La Manufacture de Beauvais : Héritage, Savoir-Faire et Excellence de la Tapisserie Française

La France est depuis longtemps un berceau d’excellence dans les arts décoratifs, et parmi les fleurons de ce patrimoine figure la Manufacture nationale de Beauvais, haut lieu de la tapisserie d’art. Fondée au XVIIe siècle, elle incarne une tradition séculaire de création et de production d’œuvres tissées à la main, alliant rigueur technique, esthétisme et innovation artistique. À l’instar des manufactures des Gobelins ou de la Savonnerie, la Manufacture de Beauvais représente un pan essentiel de la politique culturelle et artistique française.

Aux origines de la Manufacture de Beauvais

C’est en 1664, sous le règne de Louis XIV et sur l’impulsion de Jean-Baptiste Colbert, que la Manufacture de Beauvais voit le jour. Le ministre des Finances du roi, soucieux de promouvoir les productions françaises face aux importations de luxe venues d’Italie ou des Flandres, initie une politique ambitieuse de création de manufactures royales. L’objectif est double : développer l’industrie nationale et affirmer la puissance culturelle du royaume.

La Manufacture de Beauvais est alors conçue comme une manufacture privée à privilège royal, spécialisée dans la tapisserie de haute lisse. Elle s’installe à Beauvais, dans l’Oise, à environ 80 kilomètres de Paris, un choix stratégique permettant à la fois un accès aux marchés parisiens et un éloignement de la concurrence directe des Gobelins, déjà installés dans la capitale.

À ses débuts, la manufacture est dirigée par Louis Hinart, qui structure rapidement la production en ateliers, encadre les lissiers et fait appel à des dessinateurs talentueux. La réputation de la manufacture grandit vite, et ses œuvres sont exportées dans toute l’Europe, ornant châteaux, palais et résidences aristocratiques.

Un style décoratif distinctif

Contrairement aux Gobelins, qui tissent principalement des tapisseries destinées à la Couronne, la Manufacture de Beauvais s’adresse initialement à un public privé, souvent bourgeois ou aristocrate. Cela influe notablement sur le style des œuvres produites, souvent plus décoratif, léger et intime. Les sujets de prédilection sont les scènes galantes, les pastorales, les mythologies, les animaux exotiques ou encore les paysages bucoliques, souvent inspirés des peintures de Boucher, Watteau ou Fragonard.

La technique de tissage, en haute lisse, permet de produire des œuvres d’une grande finesse, aux dégradés subtils et aux compositions soignées.
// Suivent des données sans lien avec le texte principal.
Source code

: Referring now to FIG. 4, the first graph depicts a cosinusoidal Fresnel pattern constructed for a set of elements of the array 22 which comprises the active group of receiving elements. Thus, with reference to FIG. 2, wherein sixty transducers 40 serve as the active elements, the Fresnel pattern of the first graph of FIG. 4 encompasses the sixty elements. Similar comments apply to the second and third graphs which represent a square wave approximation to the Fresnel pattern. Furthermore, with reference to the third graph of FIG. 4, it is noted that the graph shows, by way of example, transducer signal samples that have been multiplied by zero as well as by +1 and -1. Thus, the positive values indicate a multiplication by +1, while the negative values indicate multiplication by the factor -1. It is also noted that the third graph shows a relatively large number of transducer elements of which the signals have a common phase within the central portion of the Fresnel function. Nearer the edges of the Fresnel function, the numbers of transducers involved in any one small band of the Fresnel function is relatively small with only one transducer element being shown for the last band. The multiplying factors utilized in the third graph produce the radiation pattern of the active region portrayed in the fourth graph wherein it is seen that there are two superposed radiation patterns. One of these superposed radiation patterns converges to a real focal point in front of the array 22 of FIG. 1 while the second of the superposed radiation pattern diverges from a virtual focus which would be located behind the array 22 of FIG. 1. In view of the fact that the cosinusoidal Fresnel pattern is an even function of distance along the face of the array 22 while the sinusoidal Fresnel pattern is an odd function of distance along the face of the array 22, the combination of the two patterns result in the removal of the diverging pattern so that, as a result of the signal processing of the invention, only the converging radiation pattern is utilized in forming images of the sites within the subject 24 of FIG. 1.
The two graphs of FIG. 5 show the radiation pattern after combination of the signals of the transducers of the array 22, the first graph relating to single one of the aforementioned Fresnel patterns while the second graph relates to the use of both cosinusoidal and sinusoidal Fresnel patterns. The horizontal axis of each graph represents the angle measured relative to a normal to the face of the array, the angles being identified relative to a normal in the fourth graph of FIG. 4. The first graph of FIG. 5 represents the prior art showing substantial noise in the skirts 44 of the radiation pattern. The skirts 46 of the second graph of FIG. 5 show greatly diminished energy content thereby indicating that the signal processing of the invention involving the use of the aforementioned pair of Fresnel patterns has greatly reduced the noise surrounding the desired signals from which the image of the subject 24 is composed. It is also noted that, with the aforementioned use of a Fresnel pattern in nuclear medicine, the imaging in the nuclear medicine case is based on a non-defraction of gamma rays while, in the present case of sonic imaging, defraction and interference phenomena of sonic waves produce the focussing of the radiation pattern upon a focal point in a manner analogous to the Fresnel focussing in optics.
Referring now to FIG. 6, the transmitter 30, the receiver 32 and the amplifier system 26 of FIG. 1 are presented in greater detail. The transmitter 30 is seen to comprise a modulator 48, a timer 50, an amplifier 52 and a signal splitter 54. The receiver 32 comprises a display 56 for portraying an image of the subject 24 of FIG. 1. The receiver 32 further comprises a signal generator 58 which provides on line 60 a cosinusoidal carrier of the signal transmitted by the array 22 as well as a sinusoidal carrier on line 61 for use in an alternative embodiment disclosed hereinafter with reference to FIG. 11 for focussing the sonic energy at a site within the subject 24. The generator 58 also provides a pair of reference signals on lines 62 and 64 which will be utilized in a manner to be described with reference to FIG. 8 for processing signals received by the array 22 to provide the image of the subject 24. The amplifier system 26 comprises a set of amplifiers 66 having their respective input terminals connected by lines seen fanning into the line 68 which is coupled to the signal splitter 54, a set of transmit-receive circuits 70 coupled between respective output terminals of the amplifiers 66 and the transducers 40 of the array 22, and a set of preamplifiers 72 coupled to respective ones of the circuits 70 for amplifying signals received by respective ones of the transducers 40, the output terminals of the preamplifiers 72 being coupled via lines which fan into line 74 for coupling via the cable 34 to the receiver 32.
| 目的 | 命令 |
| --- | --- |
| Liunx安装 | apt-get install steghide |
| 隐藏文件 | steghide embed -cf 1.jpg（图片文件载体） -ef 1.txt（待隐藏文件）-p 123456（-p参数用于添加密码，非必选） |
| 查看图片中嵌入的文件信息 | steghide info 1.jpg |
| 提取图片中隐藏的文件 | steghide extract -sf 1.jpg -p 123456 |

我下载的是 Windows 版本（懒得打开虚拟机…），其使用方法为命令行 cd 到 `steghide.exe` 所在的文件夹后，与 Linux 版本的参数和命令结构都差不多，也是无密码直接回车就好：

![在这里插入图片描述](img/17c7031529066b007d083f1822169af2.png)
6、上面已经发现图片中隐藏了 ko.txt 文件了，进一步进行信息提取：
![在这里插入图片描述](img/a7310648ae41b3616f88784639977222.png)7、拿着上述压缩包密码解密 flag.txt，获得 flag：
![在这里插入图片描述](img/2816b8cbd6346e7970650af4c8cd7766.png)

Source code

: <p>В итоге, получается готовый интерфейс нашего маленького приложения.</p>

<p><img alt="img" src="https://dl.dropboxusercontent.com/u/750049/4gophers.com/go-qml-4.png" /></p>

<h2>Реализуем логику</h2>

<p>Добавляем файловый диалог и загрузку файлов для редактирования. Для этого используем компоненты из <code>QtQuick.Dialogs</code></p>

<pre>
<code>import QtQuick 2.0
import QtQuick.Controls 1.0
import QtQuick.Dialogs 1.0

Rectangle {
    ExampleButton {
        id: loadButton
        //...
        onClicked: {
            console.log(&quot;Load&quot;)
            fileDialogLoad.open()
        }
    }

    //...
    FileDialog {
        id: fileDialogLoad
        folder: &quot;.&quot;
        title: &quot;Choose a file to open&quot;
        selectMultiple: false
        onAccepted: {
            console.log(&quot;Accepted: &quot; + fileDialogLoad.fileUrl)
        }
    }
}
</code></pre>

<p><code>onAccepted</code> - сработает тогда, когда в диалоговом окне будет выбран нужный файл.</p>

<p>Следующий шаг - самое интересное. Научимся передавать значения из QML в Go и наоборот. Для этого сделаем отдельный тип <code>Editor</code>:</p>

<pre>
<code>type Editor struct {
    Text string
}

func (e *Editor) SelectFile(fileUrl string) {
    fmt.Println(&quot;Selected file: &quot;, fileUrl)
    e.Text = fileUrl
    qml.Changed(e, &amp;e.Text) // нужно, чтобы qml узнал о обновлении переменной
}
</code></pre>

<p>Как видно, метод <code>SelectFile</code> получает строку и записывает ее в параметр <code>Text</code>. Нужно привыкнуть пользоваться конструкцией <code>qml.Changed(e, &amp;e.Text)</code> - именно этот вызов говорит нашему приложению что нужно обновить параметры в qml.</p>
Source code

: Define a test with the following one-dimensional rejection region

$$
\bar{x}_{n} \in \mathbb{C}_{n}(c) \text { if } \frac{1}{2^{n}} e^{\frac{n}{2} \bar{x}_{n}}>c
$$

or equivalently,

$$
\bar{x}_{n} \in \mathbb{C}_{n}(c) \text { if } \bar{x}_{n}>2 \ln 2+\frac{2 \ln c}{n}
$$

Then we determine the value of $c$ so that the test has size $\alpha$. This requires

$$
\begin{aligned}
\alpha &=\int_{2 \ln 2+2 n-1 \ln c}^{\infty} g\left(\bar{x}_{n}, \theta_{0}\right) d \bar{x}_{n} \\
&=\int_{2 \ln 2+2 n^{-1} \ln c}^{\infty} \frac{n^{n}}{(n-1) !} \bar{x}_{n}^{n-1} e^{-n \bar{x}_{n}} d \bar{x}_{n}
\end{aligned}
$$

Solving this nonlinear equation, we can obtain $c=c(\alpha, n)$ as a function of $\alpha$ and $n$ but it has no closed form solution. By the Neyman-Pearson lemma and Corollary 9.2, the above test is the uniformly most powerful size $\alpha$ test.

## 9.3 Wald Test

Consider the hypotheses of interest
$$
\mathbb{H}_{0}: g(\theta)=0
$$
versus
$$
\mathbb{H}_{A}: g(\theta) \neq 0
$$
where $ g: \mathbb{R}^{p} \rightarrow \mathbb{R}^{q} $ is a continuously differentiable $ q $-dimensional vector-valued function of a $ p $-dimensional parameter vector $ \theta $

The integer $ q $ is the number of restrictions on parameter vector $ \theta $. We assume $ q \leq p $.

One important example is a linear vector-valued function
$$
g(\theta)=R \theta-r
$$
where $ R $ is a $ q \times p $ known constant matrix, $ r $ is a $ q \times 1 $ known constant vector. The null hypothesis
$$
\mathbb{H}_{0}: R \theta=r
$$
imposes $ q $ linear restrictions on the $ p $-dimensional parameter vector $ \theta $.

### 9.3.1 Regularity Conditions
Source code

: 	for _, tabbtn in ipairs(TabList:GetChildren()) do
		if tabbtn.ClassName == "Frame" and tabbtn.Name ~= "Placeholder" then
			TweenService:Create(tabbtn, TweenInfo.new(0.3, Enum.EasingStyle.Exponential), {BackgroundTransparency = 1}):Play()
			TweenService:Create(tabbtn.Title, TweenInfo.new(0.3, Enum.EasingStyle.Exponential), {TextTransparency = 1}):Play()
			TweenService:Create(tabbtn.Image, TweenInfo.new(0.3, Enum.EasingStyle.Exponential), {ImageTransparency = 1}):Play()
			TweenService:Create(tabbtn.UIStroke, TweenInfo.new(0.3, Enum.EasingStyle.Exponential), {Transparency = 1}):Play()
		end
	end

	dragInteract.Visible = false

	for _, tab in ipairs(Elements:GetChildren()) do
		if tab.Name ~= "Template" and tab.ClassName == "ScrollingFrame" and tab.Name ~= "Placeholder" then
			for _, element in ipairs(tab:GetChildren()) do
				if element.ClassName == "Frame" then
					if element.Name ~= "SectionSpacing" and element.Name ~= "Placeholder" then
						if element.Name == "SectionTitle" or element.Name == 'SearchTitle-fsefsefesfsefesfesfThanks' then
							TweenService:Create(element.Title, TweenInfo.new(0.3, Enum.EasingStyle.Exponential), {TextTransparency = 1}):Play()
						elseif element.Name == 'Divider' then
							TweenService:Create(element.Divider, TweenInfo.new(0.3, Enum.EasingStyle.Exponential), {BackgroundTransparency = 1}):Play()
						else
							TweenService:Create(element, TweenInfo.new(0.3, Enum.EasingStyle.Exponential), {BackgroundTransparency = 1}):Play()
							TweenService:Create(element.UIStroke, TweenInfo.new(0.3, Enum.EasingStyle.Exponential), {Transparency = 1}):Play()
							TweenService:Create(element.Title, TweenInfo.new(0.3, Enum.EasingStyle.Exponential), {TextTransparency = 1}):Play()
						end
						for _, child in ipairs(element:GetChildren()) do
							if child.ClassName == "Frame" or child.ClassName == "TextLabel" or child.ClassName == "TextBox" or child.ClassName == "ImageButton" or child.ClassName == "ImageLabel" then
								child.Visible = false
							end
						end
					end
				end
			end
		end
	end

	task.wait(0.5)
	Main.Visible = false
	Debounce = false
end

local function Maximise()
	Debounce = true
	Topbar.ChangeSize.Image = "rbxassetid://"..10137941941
Les lissiers travaillent à partir de cartons, c’est-à-dire des modèles peints grandeur nature, réalisés par des artistes collaborateurs.

L’apogée de Beauvais se situe au XVIIIe siècle, notamment sous la direction du marchand tapissier Noël-Antoine Mérou et du peintre Jean-Baptiste Oudry, qui introduit de nouveaux sujets animaliers et développe le célèbre cycle des Fables de La Fontaine, tissé en plusieurs exemplaires.

Crise et renaissance au XIXe siècle

Comme beaucoup d’institutions artistiques, la Manufacture de Beauvais connaît une période de déclin à la suite de la Révolution française. Le changement de régime, la chute de l’aristocratie et les guerres napoléoniennes affectent les commandes et les moyens financiers. L’institution survit tant bien que mal au XIXe siècle, sous une gestion fluctuante entre public et privé.

En 1844, la Manufacture est enfin nationalisée et rattachée à l’administration des Beaux-Arts. Elle entre ainsi dans le giron de l’État, au même titre que les Gobelins. Cette nationalisation marque un tournant : la mission de la manufacture évolue vers la conservation du patrimoine, l’enseignement des techniques traditionnelles et la création artistique contemporaine.

Durant la seconde moitié du XIXe siècle, Beauvais participe aux grandes expositions universelles, renouant avec le prestige d’antan. Des artistes comme Pierre-Victor Galland ou Eugène Grasset y collaborent, apportant un souffle nouveau à la production.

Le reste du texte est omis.